OReilly no ha pensado lo suficiente este caso. Cuando John Magnus, un experto en comercio, fue invitado al programa para debatir la cuestión, destacó que el vasto volumen de lo que Francia nos envía a nosotros no es identificablemente francés para cuando llega a los consumidores y sería muy difícil lograr un boicot. Esto incluye químicos y partes de motores. Para distraer a los televidentes de ese complicado punto, OReilly subrayó que los franceses obtienen ganancias de 9 billones de dólares al año con Estados Unidos.
Necesita un curso de economía. En un intercambio libre las dos partes ganan más en valor que lo que dan. Si eso no fuera cierto, la transacción no ocurriría. Los franceses pueden obtener ganancias por 9 billones de dólares de los estadounidenses sólo ofreciendo cosas que nosotros queremos comprar cosas que preferimos por encima de todo lo demás que podríamos haber comprado. Si alguien compra agua Evian en lugar de Poland Spring, demuestra una preferencia por ella. En otras palabras, los estadounidenses no nos sacrificamos para que los franceses obtengan ganancias. Los consumidores estadounidenses y los productores franceses se benefician todos con sus intercambios. Para perjudicarlos nos tenemos que perjudicar nosotros.
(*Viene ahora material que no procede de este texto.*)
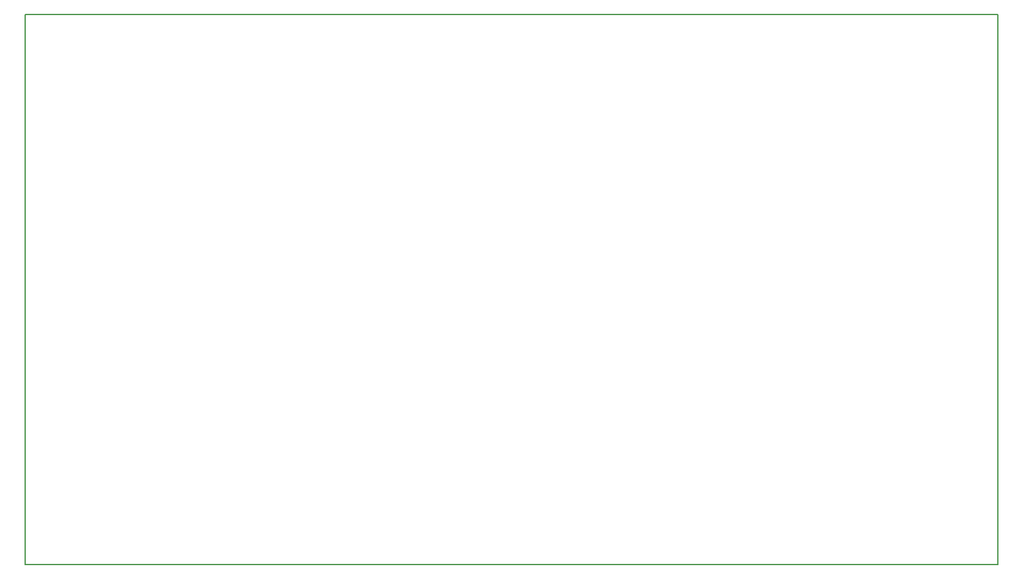
<source format=gbr>
G04 PROTEUS GERBER X2 FILE*
%TF.GenerationSoftware,Labcenter,Proteus,8.8-SP0-Build26547*%
%TF.CreationDate,2024-06-03T23:11:47+00:00*%
%TF.FileFunction,NonPlated,1,2,NPTH*%
%TF.FilePolarity,Positive*%
%TF.Part,Single*%
%TF.SameCoordinates,{21ee4477-aff3-40fb-9ee6-804b83d108f7}*%
%FSLAX45Y45*%
%MOMM*%
G01*
%TA.AperFunction,Profile*%
%ADD16C,0.203200*%
%TD.AperFunction*%
D16*
X+950000Y-11941956D02*
X+14050000Y-11941956D01*
X+14050000Y-4541956D01*
X+950000Y-4541956D01*
X+950000Y-11941956D01*
M02*

</source>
El comercio hace más que beneficiar a las partes. Promueve la cooperación social pacífica y la división del trabajo que nos hace más prósperos. Lo mejor del libro comercio (por oposición al comercio manejado por el estado) es que permite a las personas tratar directamente, fuera de la esfera de los gobiernos. Despolitiza las relaciones humanas. Esto es bueno porque los gobiernos son divisivos y destructivos de la cooperación social. Todo lo que hacen (comenzando con los impuestos) involucra el uso de la fuerza contra la gente pacífica y productiva. Los gobiernos no pueden darle nada a nadie sin antes sacárselo a otro. De innumerables formas los gobiernos ahogan a las empresas y al comercio, y generan envidia y resentimiento. El comercio es una suma positiva: todas las partes se benefician. El gobierno es en el mejor de los casos una suma cero: las ganancias de un hombre son las pérdidas de otros.
Considerando las bendiciones del libre comercio internacional, la idea de destruirlo por política es espantosa. Es ridículo boicotear los bienes de alguien porque su gobierno se mantuvo fuera de una guerra. OReilly podría responder que los franceses mismos se opusieron a la guerra. Pero eso no hace que la campaña de boicot no sea absurda. Un número significativo de estadounidenses y otros en todo el mundo se oponen a la guerra. ¿Deberíamos también boicotearlos? Una vez que uno toma ese camino, no hay punto final.